C’è nel pensiero (si fa per dire) di Chiamparino la stessa pervicace e distruttiva ostinazione alla base di tutti gli interventi di questi anni a carico di un suolo fragile come quello italiano. C’è la stessa ideologia della “crescita” che deve avvenire anche a costo di consumare il territorio. Per Chiamparino i nemici sono fra «chi ritiene che l’unica strada sia, nei fatti, la decrescita», che lui ribattezza però, truccando le carte, «gestione del declino». Per prendersi il sicuro, anziché combattere il declino italiano con una sacrosanta battaglia per investire nella scuola, Chiamparino si affida alle trivelle, alle quali non vede alternative. Perché? Perché per il riformismo dei maggiordomi dei comitati d’affari non c’è mai alternativa.
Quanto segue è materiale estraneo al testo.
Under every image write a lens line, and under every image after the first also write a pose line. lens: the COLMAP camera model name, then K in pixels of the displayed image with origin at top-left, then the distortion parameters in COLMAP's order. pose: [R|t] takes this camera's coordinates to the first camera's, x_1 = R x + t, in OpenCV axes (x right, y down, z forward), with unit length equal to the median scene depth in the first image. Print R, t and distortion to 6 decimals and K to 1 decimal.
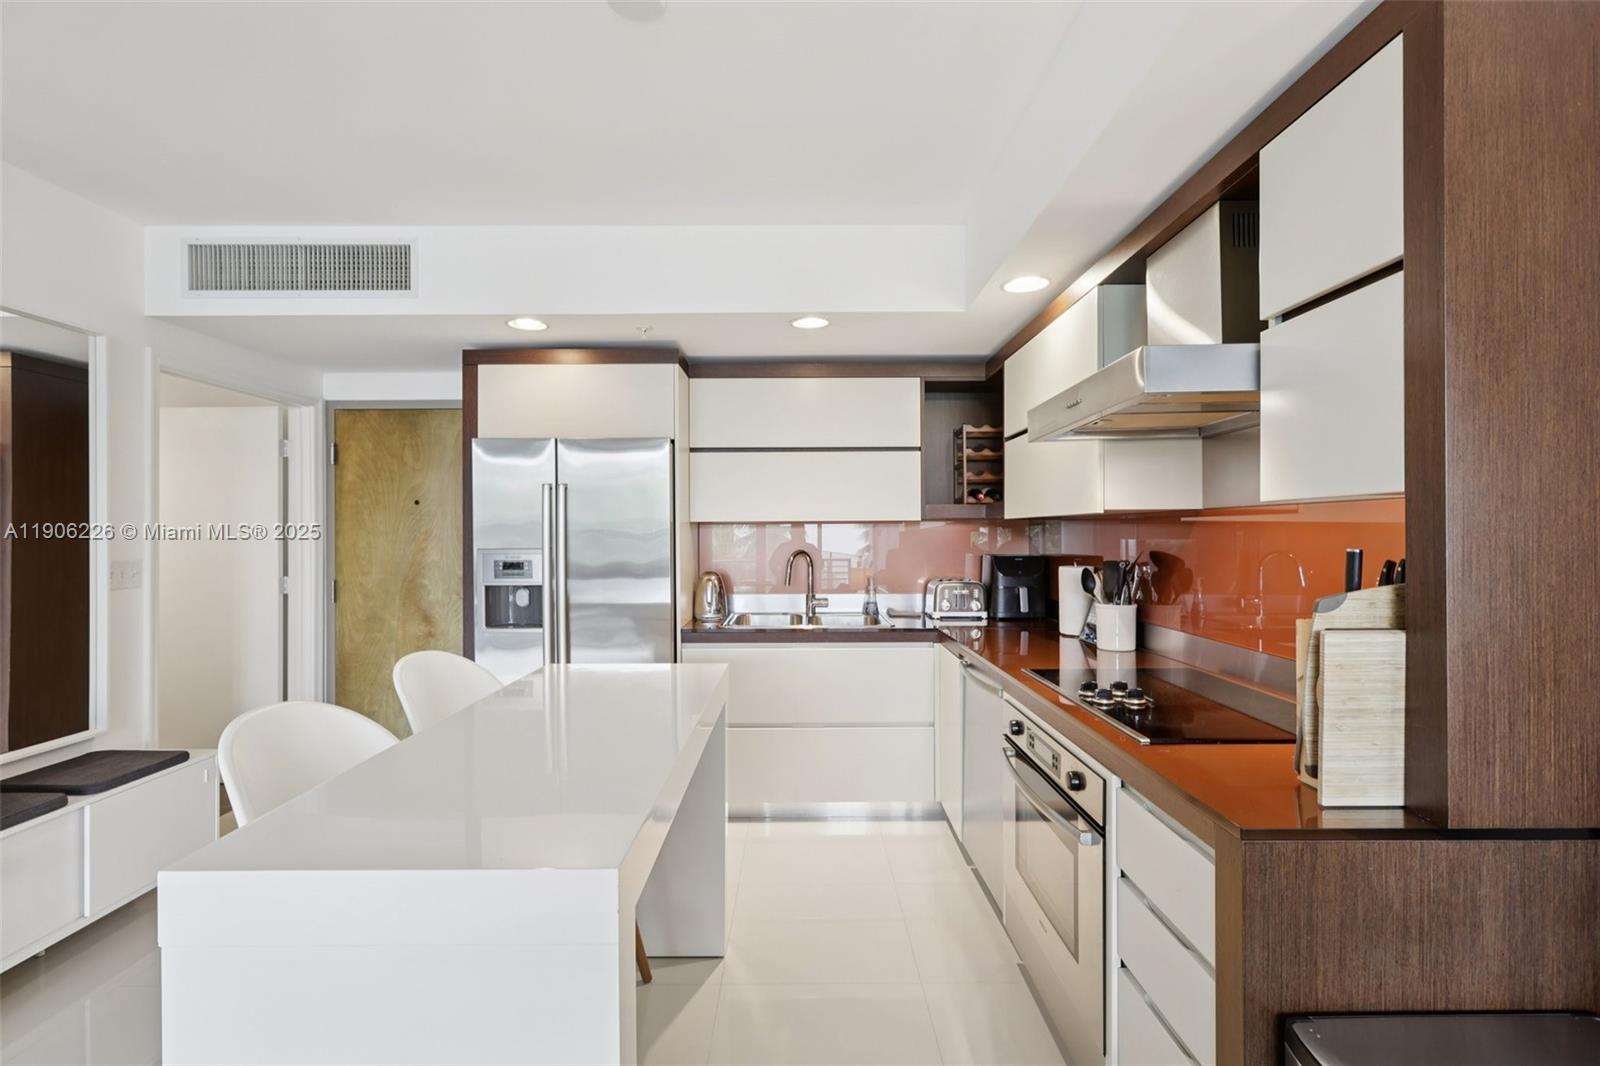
lens RADIAL K [[722.7, 0, 805.0], [0, 722.7, 528.5], [0, 0, 1]] dist [-0.003136, 0.004733]
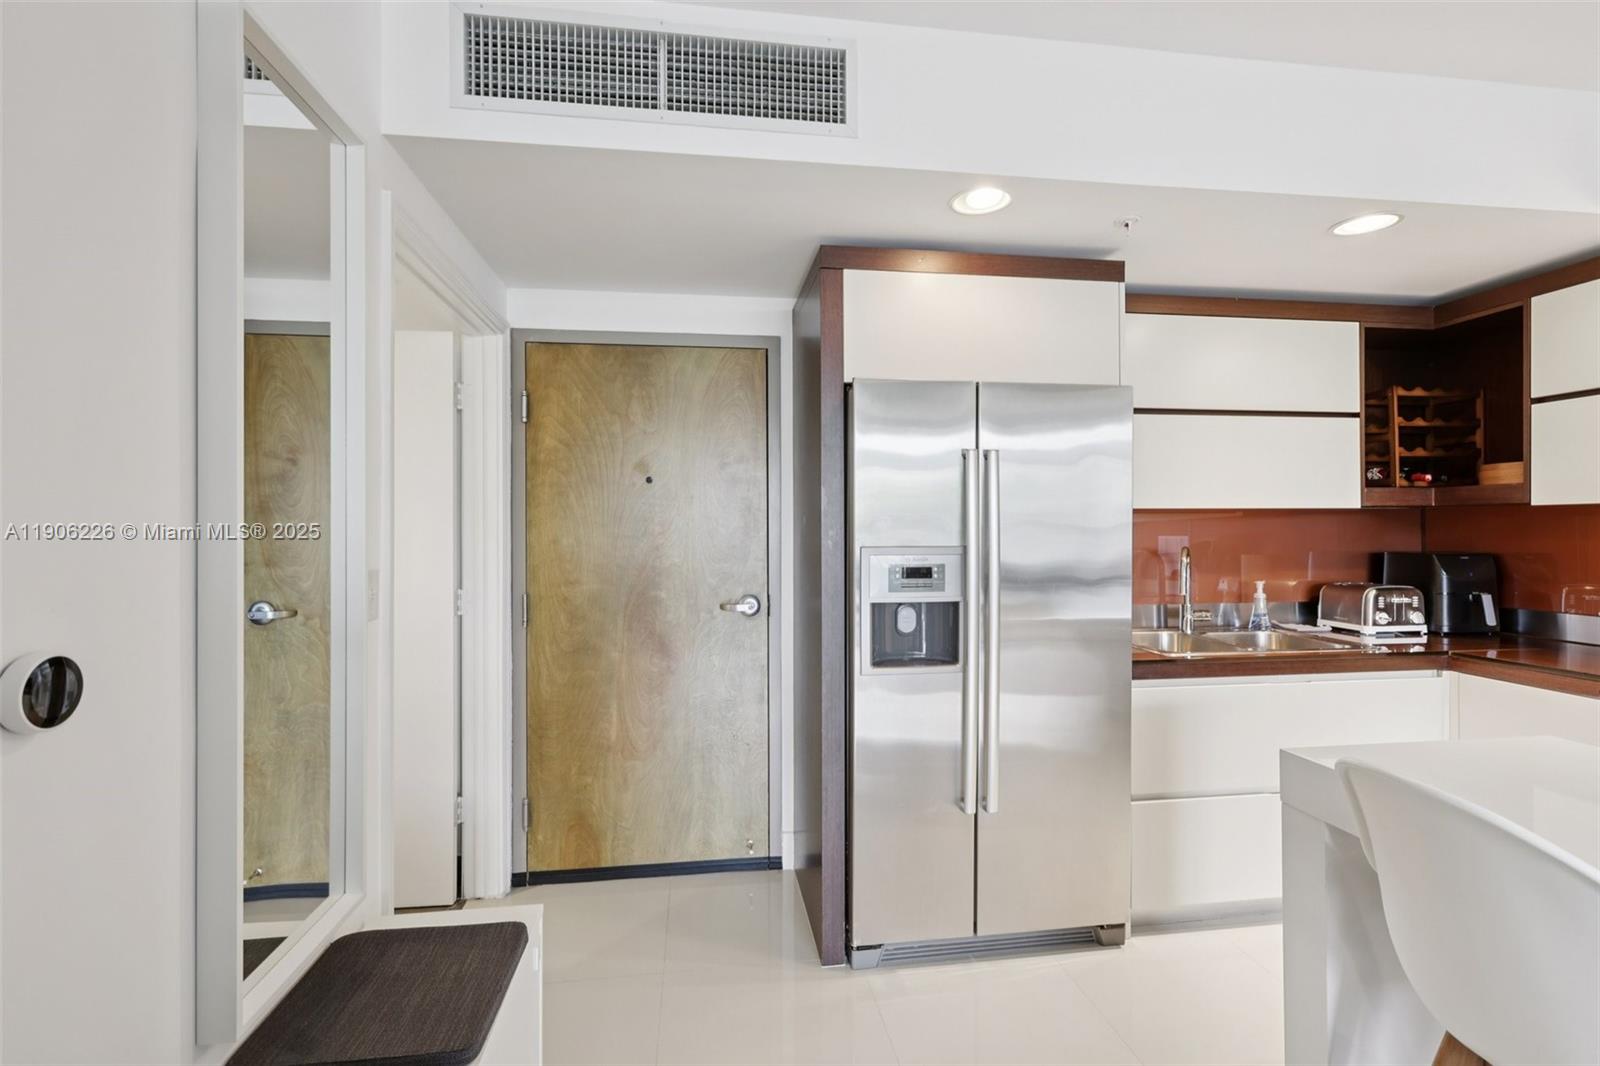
lens RADIAL K [[721.4, 0, 792.2], [0, 721.4, 525.6], [0, 0, 1]] dist [-0.000500, 0.000453]
pose [[0.990543, 0.000668, 0.137202, -0.552339], [-0.000926, 0.999998, 0.001818, 0.006766], [-0.137201, -0.001928, 0.990541, 0.328915]]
Lo dice bene il sociologo Marco Revelli in un’intervista al “Fatto Quotidiano” del 3 luglio 2011: «Per opporti devi essere anti-sistema. Per farlo è necessaria una forte consapevolezza di quello che sei. Ma se abbiamo smarrito la coscienza di noi stessi, allora vale la logica dell’utile». Dovrebbero meditare su questa riflessione tutti gli illusi che si attendono un cambiamento della prossima era post-Berlusconi. La classe dirigente del il corteo No-Tav del 3 luglio a Chiomontecentrosinistra è altrettanto irriformabile. Ha valori e obiettivi politici che non si spostano di un centimetro dai programmi del capitalismo assoluto, dalle cricche affaristiche, e dalle loro costosissime pianificazioni.
Nel sindacato della Fiom – per via delle sue antenne molto sensibili – il segno di questa contraddizione arriva in pieno, e perciò non deve sorprendere poter leggere quanto scrive dal treno il dirigente sindacale Giorgio Airaudo sul suo blog, mentre si reca alla manifestazione No-Tav: «La politica che vuole l’alternativa dovrebbe nutrirsi di questa partecipazione e di proposte che vadano oltre le “grandi opere” finanziate con soldi pubblici che non abbiamo e non avremo, per merci che non avranno bisogno di velocità ma di innovazione di prodotto che tenga conto della riduzione energetica, dei limiti ambientali del pianeta e di garantire il diritto al lavoro per tutte e tutti nella libertà. Vedranno tutto ciò? O è un problema di ordine pubblico anche per il centrosinistra?».
Airaudo ha toccato davvero lucidamente il punctum dolens. Il punto è che il centrosinistra non è «la politica che vuole l’alternativa»; non certo a livello dei suoi dirigenti. E perciò la questione Tav sarà un banco di prova, un laboratorio politico generale per un certo tempo ancora, in cui si disegneranno il profilo del sistema politico italiano, la tutela della libertà, e le priorità dell’economia. Per l’intanto il Pd ha scelto bulldozer e lacrimogeni. Chiamparino, Bersani, Fassino nonché il responsabile sicurezza del Pd, Fiano, hanno fatto una scelta di campo.
(Pino Cabras, “Vent’anni di lacrimogeni?”, da “Megachip” del 4 luglio 2011).